113. the method as described in claim 112, wherein one or more genome sequences in the first gene or genome area The presence of row variant is deposited with described in one or more genome sequence variants in second gene or genome area The interaction between causes the subject to have the wind improved to each in one or more phenotypes Dangerous score.

114. the method as described in claim 112, wherein one or more genome sequences in the first gene or genome area The presence of row variant is deposited with described in one or more genome sequence variants in second gene or genome area The interaction between causes the subject to have the wind reduced to each in one or more phenotypes Dangerous score.

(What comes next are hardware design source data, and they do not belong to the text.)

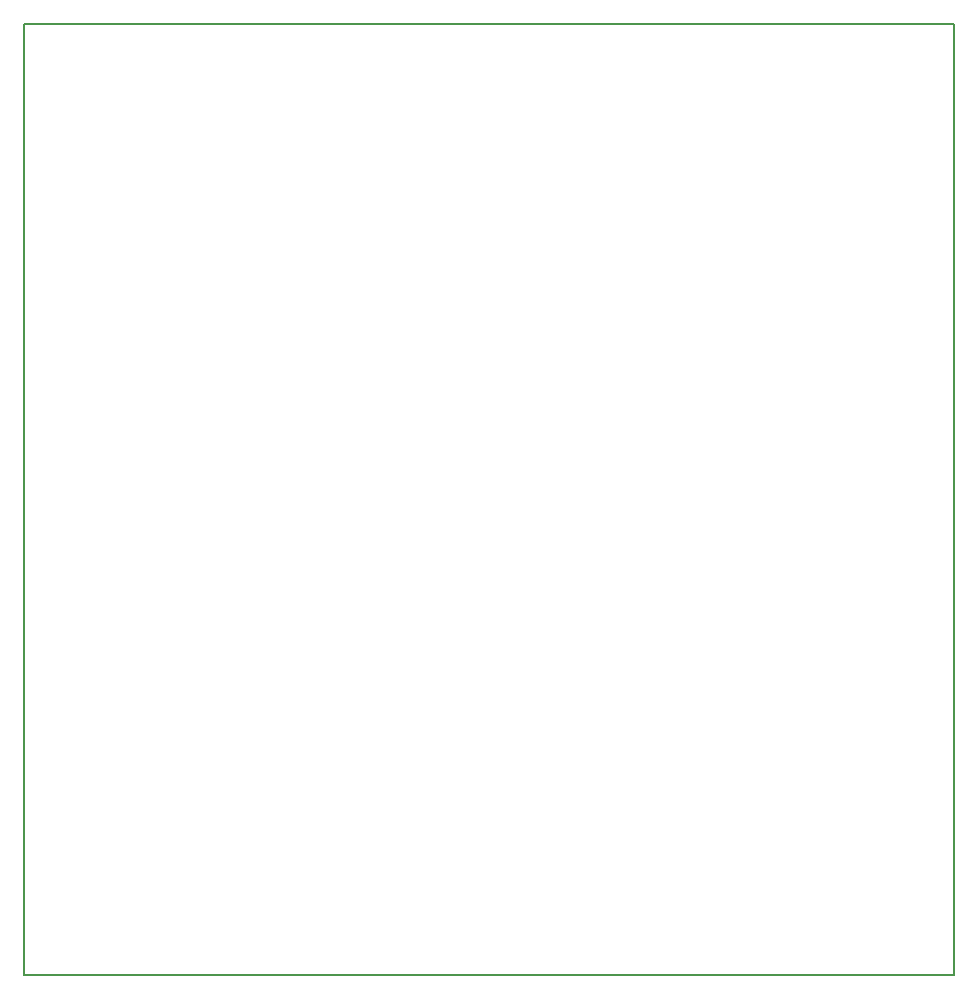
<source format=gbr>
G04 #@! TF.GenerationSoftware,KiCad,Pcbnew,(5.0.2)-1*
G04 #@! TF.CreationDate,2018-12-26T22:17:43-06:00*
G04 #@! TF.ProjectId,AVR6502Tester,41565236-3530-4325-9465-737465722e6b,rev?*
G04 #@! TF.SameCoordinates,Original*
G04 #@! TF.FileFunction,Profile,NP*
%FSLAX46Y46*%
G04 Gerber Fmt 4.6, Leading zero omitted, Abs format (unit mm)*
G04 Created by KiCad (PCBNEW (5.0.2)-1) date 12/26/2018 10:17:43 PM*
%MOMM*%
%LPD*%
G01*
G04 APERTURE LIST*
%ADD10C,0.150000*%
G04 APERTURE END LIST*
D10*
X45212000Y-14224000D02*
X46482000Y-14224000D01*
X45212000Y-94742000D02*
X73914000Y-94742000D01*
X45212000Y-14224000D02*
X45212000Y-94742000D01*
X123952000Y-79756000D02*
X123952000Y-94742000D01*
X109220000Y-94742000D02*
X123952000Y-94742000D01*
X123952000Y-61722000D02*
X123952000Y-79756000D01*
X123952000Y-37592000D02*
X123952000Y-61722000D01*
X123952000Y-14224000D02*
X123952000Y-37592000D01*
X103886000Y-94742000D02*
X109220000Y-94742000D01*
X73914000Y-94742000D02*
X103886000Y-94742000D01*
X117094000Y-14224000D02*
X123952000Y-14224000D01*
X49022000Y-14224000D02*
X46482000Y-14224000D01*
X54864000Y-14224000D02*
X49022000Y-14224000D01*
X107696000Y-14224000D02*
X117094000Y-14224000D01*
X54864000Y-14224000D02*
X107696000Y-14224000D01*
M02*

</source>
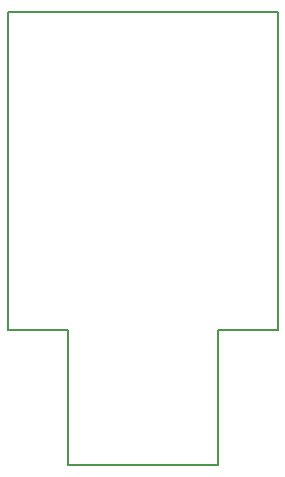
<source format=gbr>
%TF.GenerationSoftware,KiCad,Pcbnew,(5.1.9)-1*%
%TF.CreationDate,2021-04-24T16:12:05+02:00*%
%TF.ProjectId,PwdToken,50776454-6f6b-4656-9e2e-6b696361645f,rev?*%
%TF.SameCoordinates,Original*%
%TF.FileFunction,Profile,NP*%
%FSLAX46Y46*%
G04 Gerber Fmt 4.6, Leading zero omitted, Abs format (unit mm)*
G04 Created by KiCad (PCBNEW (5.1.9)-1) date 2021-04-24 16:12:05*
%MOMM*%
%LPD*%
G01*
G04 APERTURE LIST*
%TA.AperFunction,Profile*%
%ADD10C,0.150000*%
%TD*%
G04 APERTURE END LIST*
D10*
X81280000Y-39116000D02*
X104140000Y-39116000D01*
X81280000Y-66040000D02*
X81280000Y-39116000D01*
X86360000Y-66040000D02*
X81280000Y-66040000D01*
X86360000Y-77470000D02*
X86360000Y-66040000D01*
X99060000Y-77470000D02*
X86360000Y-77470000D01*
X104140000Y-66040000D02*
X104140000Y-39116000D01*
X99060000Y-66040000D02*
X104140000Y-66040000D01*
X99060000Y-77470000D02*
X99060000Y-66040000D01*
M02*

</source>
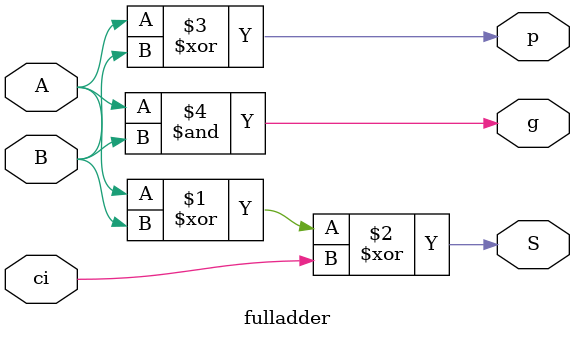
<source format=v>
`timescale 1ns/1ps

/* Descrição de um somador de N bits */
module fulladder 
(
  input  A,
  input  B,
  input  ci,
  output g,
  output p,
  output S
);

   assign S = A ^ B ^ ci;
   assign p = A ^ B;
   assign g = A & B;

    
endmodule

</source>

115. the method as described in claim 65, wherein the output includes providing comprising in one or more phenotypes The report of the risk score of each.

116. the method as described in claim 115, wherein described be reported as electronic report.

117. the method as described in claim 116, wherein the electronic report provides on a user interface, the user interface With corresponding to the graphic element through priority ranking phenotype.

118. the method as described in claim 116 further comprises sending the electronic report to user by network.

119. the method as described in claim 115, wherein the report only includes the gene with the risk score more than zero Or genome area.

120. the method as described in claim 67 further comprises after exporting the phenotype list through priority ranking Therapy intervention is provided.

121. the method as described in claim 120, wherein the therapy intervention includes treatment or monitors the institute of the subject State at least one subset of one or more phenotypes.

122. the method as described in claim 121, wherein one or more phenotypes include disease, and wherein described control Intervention is treated to include treatment or monitor the disease of the subject.

123. the method as described in claim 122, wherein the disease is hereditary disease.

124. the method as described in claim 65, wherein determining the risk to each in one or more phenotypes Score.